• _Directions_: Which of the lines below mention the word "cdots"? Pull each one out.

• _Data supplied_:
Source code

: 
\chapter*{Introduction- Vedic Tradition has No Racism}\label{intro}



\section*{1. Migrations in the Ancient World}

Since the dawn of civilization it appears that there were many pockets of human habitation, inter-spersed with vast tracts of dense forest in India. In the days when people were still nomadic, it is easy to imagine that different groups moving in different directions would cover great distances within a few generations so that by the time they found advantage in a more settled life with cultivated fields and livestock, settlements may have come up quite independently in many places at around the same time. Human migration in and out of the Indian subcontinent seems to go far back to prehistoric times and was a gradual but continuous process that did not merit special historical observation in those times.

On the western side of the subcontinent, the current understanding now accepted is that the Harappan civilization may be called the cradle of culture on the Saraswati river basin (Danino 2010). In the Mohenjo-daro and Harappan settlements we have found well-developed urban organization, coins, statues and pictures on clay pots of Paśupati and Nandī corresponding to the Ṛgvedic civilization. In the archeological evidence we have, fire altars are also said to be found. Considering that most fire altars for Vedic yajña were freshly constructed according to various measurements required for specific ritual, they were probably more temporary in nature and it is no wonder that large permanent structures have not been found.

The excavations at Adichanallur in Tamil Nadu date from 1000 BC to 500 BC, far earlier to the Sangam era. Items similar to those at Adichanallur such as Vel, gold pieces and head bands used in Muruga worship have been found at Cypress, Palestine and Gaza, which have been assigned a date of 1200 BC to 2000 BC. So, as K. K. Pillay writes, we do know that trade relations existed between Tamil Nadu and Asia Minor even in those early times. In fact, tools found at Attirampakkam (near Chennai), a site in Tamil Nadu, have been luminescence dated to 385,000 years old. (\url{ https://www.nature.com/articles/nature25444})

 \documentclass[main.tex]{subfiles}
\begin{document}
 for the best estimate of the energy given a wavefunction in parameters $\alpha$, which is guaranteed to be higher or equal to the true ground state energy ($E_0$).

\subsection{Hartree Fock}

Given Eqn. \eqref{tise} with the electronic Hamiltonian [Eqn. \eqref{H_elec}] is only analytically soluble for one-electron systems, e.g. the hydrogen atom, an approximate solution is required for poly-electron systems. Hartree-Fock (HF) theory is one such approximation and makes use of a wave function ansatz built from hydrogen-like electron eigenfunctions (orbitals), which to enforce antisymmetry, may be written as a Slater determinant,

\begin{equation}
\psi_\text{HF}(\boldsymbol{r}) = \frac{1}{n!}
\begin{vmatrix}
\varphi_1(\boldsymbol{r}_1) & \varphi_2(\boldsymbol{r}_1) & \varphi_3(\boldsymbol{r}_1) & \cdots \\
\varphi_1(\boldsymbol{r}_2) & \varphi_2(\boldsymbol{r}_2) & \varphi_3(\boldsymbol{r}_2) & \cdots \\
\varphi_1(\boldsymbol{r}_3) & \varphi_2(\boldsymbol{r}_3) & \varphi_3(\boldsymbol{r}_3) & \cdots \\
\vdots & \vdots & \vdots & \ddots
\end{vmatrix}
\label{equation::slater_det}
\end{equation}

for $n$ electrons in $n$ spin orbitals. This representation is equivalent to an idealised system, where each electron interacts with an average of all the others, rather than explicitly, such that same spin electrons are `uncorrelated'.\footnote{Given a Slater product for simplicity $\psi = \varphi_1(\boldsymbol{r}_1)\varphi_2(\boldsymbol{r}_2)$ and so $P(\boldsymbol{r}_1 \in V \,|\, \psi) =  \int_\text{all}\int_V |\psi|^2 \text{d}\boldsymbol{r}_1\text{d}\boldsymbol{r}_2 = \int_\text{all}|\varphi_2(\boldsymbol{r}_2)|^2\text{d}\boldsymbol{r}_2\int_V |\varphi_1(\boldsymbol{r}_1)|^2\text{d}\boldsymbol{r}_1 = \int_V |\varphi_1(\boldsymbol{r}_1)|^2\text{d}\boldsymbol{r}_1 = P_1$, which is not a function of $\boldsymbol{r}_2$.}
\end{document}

• _Answer below_:
\varphi_1(\boldsymbol{r}_1) & \varphi_2(\boldsymbol{r}_1) & \varphi_3(\boldsymbol{r}_1) & \cdots \\
\varphi_1(\boldsymbol{r}_2) & \varphi_2(\boldsymbol{r}_2) & \varphi_3(\boldsymbol{r}_2) & \cdots \\
\varphi_1(\boldsymbol{r}_3) & \varphi_2(\boldsymbol{r}_3) & \varphi_3(\boldsymbol{r}_3) & \cdots \\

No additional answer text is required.